> **Exercise details**
Every line below between the one holding "Description" and the one holding "data(peaklist);", inclusive, should be copied exactly, and no other line.

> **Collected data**
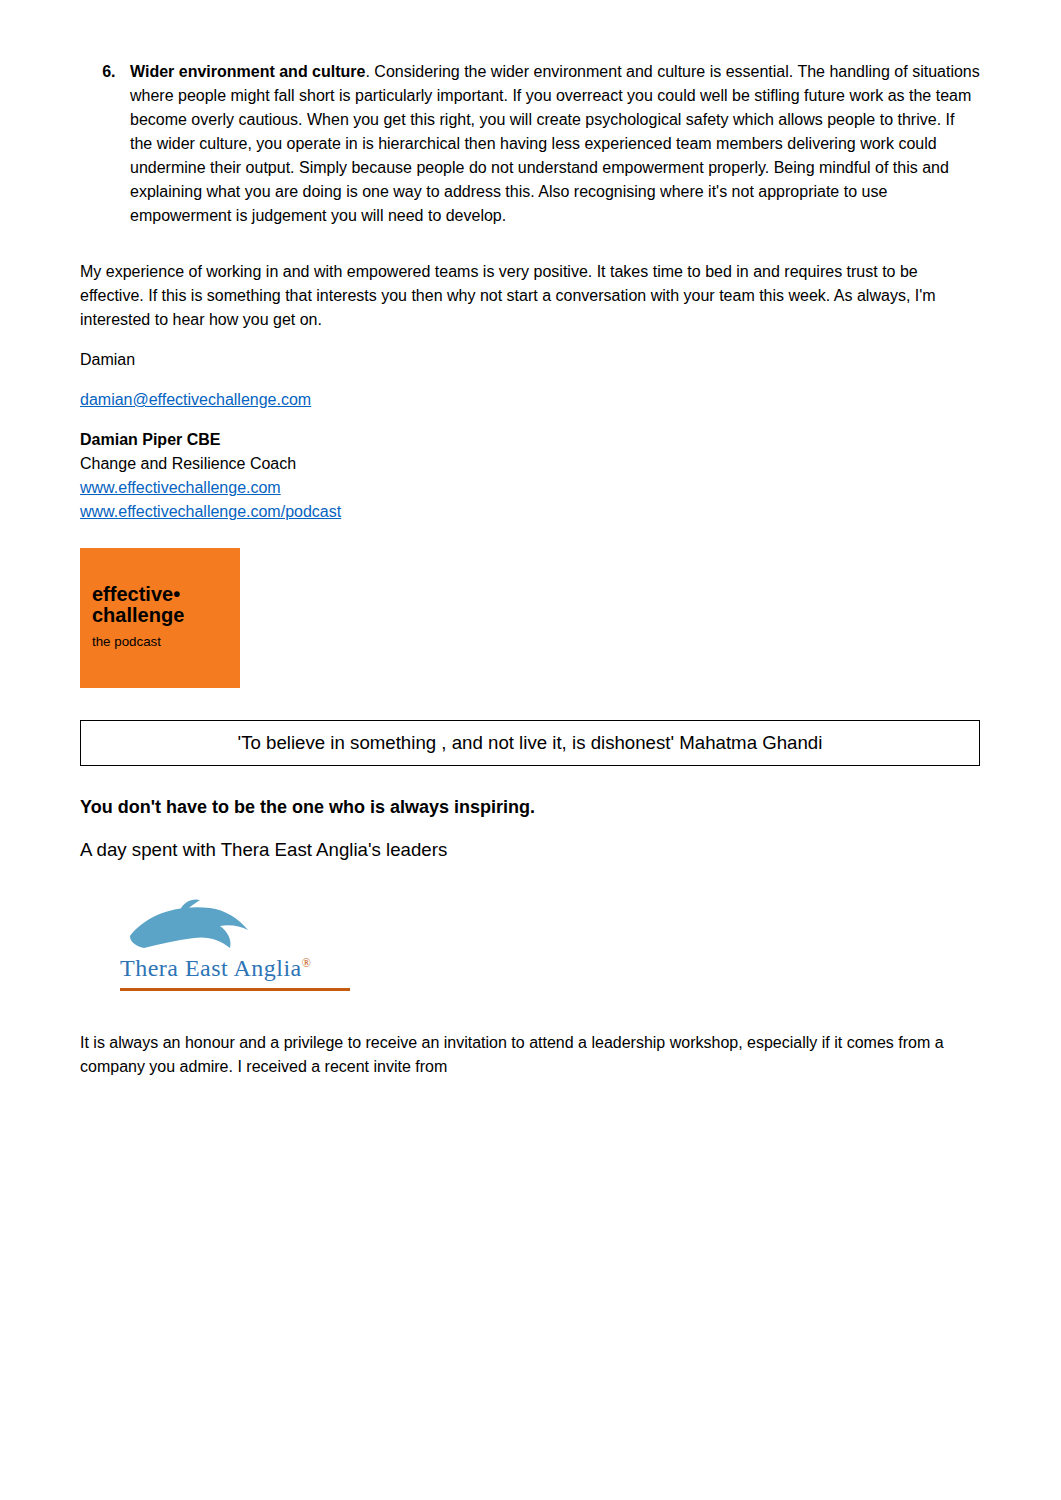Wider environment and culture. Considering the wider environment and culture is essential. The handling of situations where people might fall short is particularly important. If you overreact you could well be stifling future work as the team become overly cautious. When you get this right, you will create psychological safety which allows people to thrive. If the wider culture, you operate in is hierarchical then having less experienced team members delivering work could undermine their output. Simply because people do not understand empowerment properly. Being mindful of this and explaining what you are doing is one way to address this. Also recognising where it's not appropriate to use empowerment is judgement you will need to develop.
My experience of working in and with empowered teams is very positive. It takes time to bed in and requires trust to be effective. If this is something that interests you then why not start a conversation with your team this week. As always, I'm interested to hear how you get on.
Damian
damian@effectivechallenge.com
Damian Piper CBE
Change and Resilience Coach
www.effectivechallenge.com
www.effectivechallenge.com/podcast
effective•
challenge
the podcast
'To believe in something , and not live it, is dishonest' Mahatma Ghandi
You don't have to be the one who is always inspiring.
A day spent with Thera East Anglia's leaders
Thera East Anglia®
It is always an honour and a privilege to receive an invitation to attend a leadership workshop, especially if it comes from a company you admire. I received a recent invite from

* * *

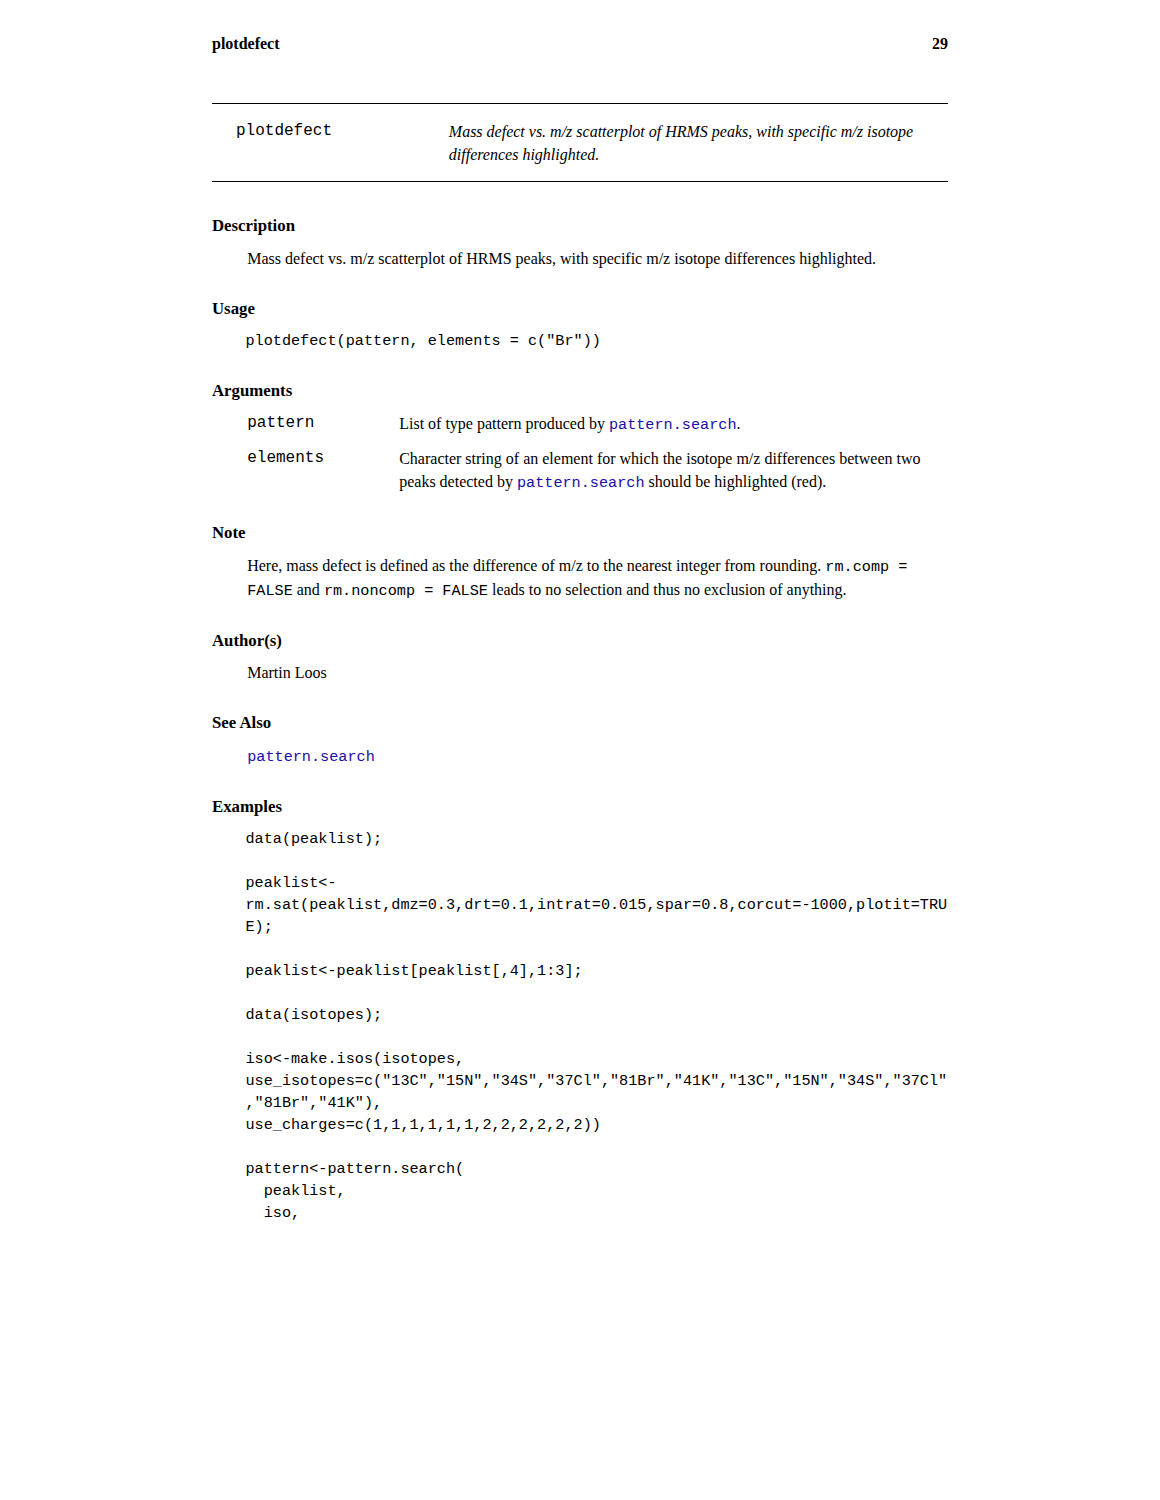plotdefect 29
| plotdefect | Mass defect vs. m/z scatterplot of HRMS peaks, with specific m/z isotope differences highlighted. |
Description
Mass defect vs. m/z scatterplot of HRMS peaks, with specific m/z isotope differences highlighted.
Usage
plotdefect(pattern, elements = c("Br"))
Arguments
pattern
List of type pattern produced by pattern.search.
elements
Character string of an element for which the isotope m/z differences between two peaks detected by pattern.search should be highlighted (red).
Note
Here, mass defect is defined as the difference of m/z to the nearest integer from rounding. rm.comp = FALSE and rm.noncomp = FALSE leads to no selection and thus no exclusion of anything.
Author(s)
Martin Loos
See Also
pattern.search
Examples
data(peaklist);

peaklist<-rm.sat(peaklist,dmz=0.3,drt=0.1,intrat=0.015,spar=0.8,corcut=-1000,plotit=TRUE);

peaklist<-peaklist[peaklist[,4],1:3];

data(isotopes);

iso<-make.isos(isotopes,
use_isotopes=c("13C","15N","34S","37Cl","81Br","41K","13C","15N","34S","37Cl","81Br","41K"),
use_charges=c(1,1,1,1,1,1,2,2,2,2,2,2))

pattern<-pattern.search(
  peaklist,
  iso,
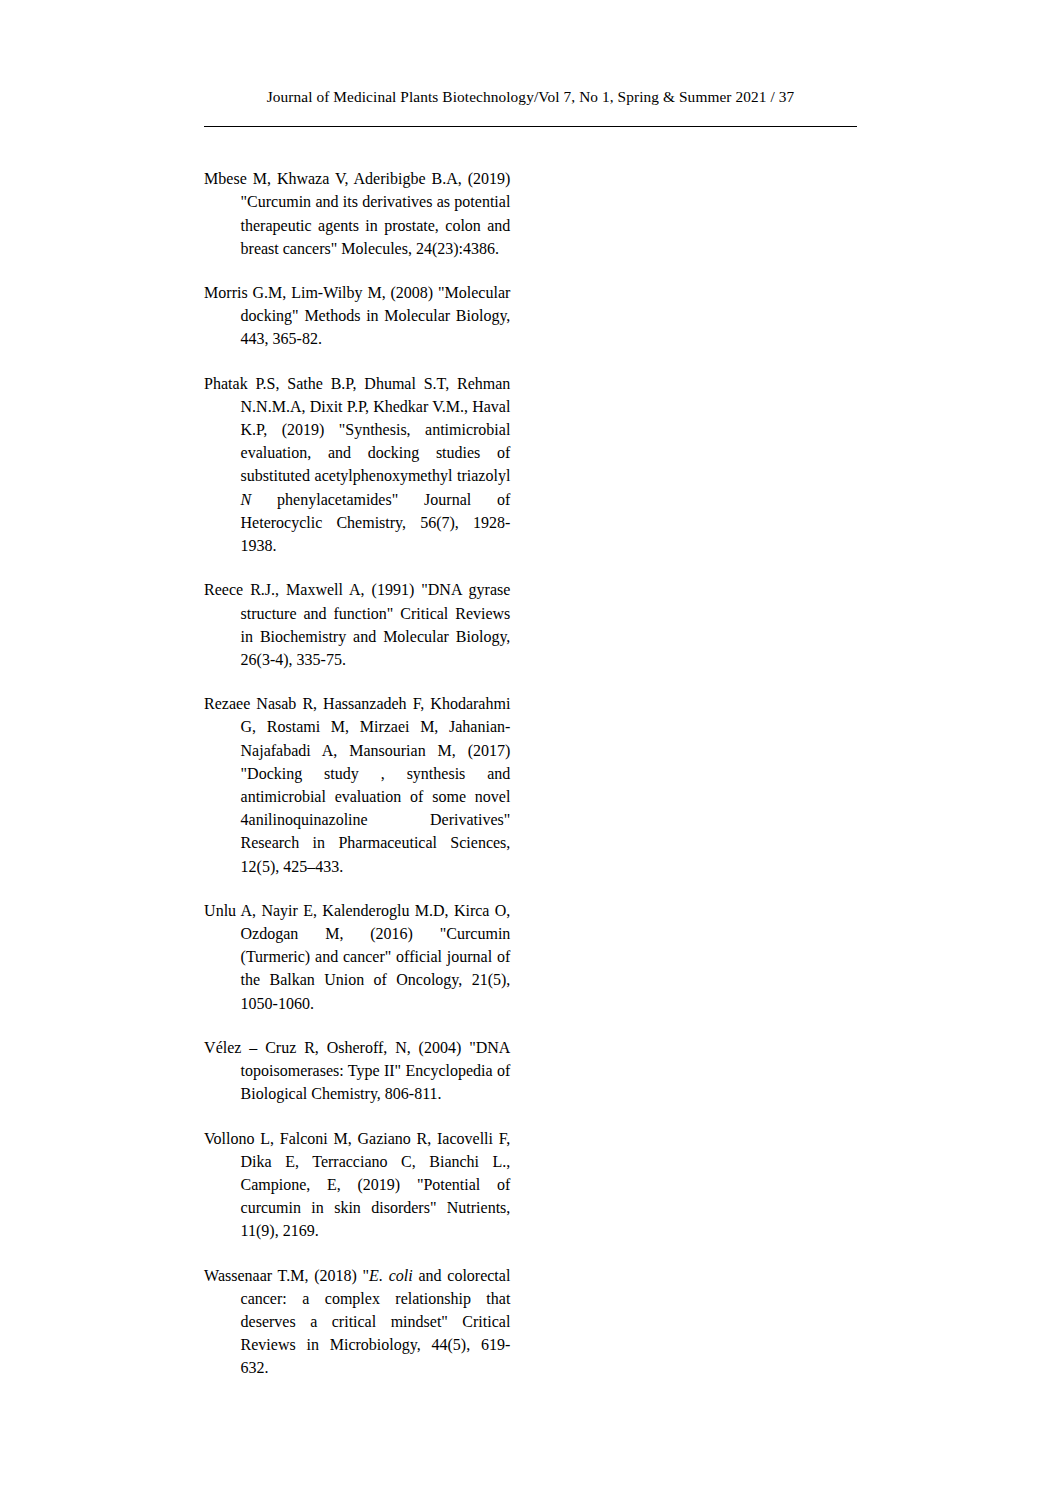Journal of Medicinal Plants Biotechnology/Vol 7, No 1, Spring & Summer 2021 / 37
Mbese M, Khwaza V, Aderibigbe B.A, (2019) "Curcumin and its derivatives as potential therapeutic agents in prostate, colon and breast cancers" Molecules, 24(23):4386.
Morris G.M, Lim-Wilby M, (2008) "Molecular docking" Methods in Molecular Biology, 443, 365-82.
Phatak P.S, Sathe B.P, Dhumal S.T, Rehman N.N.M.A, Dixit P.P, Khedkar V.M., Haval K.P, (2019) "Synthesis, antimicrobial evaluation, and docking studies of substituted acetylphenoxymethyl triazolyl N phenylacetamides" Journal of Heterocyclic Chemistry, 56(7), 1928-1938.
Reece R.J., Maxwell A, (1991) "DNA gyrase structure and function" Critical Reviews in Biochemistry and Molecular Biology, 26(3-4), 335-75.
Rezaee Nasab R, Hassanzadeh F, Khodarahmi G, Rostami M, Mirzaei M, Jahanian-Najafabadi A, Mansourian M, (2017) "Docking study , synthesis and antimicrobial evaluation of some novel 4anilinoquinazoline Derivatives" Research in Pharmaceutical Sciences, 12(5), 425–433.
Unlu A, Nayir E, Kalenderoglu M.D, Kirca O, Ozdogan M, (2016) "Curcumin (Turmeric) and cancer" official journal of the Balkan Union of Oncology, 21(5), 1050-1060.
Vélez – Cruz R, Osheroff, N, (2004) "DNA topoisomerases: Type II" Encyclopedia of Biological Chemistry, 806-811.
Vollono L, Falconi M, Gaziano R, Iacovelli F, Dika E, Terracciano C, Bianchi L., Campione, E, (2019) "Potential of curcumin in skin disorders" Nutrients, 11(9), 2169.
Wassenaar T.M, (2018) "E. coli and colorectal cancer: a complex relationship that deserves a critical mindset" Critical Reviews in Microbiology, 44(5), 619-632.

...

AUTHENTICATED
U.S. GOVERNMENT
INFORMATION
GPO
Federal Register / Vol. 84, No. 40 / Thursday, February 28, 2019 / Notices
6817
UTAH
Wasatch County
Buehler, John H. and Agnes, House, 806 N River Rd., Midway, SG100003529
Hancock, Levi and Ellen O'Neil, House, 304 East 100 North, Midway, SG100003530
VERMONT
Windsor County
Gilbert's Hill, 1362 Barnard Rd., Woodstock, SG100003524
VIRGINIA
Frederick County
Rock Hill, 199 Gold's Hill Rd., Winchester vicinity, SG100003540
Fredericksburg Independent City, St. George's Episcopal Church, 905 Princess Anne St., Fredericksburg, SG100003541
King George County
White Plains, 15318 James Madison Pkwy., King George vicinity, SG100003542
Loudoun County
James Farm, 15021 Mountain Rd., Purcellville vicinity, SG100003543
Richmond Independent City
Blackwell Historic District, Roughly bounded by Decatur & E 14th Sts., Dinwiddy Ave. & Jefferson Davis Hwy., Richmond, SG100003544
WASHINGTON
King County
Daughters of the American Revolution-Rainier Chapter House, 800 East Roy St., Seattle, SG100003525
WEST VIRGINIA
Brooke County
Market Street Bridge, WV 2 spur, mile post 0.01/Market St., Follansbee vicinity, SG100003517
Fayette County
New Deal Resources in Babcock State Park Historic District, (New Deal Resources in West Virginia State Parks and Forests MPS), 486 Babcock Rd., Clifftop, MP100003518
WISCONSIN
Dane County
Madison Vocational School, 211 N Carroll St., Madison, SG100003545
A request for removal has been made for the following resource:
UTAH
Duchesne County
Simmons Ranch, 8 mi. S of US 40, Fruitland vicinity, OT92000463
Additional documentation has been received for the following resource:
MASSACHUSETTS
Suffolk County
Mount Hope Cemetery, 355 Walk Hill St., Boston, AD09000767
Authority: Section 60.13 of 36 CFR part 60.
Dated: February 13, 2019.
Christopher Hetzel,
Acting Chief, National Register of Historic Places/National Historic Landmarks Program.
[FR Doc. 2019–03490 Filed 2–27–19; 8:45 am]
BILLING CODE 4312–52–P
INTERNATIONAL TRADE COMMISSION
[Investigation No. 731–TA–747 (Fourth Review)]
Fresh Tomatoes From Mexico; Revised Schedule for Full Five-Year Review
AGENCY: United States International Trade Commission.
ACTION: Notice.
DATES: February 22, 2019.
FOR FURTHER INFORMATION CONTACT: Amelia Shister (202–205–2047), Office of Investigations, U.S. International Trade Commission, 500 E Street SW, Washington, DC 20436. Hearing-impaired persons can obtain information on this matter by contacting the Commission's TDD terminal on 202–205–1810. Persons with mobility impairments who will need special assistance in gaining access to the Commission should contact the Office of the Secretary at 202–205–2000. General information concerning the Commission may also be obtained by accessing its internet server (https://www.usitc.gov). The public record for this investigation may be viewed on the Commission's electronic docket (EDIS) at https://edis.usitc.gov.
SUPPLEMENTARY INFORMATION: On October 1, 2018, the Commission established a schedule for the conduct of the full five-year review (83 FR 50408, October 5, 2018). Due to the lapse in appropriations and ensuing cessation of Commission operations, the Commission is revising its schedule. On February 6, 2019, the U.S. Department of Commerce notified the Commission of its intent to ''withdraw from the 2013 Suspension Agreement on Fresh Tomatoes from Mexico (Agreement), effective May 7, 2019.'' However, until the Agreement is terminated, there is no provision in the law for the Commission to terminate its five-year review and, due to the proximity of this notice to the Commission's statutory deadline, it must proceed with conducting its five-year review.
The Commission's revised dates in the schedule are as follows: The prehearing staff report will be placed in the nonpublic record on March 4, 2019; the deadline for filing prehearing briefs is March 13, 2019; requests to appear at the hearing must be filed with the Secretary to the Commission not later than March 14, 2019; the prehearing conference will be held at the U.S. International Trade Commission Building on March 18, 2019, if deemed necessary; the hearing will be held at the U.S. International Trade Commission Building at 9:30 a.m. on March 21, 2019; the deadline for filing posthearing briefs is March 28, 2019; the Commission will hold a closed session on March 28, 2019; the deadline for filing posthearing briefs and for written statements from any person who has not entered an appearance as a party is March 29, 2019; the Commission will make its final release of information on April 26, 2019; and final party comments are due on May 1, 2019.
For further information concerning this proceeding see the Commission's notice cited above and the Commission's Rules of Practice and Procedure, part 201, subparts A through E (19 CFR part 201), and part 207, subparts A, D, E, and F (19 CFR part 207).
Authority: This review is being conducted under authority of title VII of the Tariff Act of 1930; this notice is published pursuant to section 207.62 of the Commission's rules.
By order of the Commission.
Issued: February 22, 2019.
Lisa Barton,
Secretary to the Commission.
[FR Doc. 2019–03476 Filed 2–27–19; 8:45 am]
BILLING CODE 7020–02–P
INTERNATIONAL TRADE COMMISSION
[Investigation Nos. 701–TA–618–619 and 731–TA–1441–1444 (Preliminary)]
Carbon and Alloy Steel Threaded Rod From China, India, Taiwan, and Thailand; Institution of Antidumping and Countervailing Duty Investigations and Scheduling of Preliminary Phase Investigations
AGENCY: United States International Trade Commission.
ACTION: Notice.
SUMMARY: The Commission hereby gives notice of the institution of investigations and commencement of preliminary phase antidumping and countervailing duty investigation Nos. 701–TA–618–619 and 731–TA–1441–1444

> **Written answer**
Description
Mass defect vs. m/z scatterplot of HRMS peaks, with specific m/z isotope differences highlighted.
Usage
plotdefect(pattern, elements = c("Br"))
Arguments
pattern
List of type pattern produced by pattern.search.
elements
Character string of an element for which the isotope m/z differences between two peaks detected by pattern.search should be highlighted (red).
Note
Here, mass defect is defined as the difference of m/z to the nearest integer from rounding. rm.comp = FALSE and rm.noncomp = FALSE leads to no selection and thus no exclusion of anything.
Author(s)
Martin Loos
See Also
pattern.search
Examples
data(peaklist);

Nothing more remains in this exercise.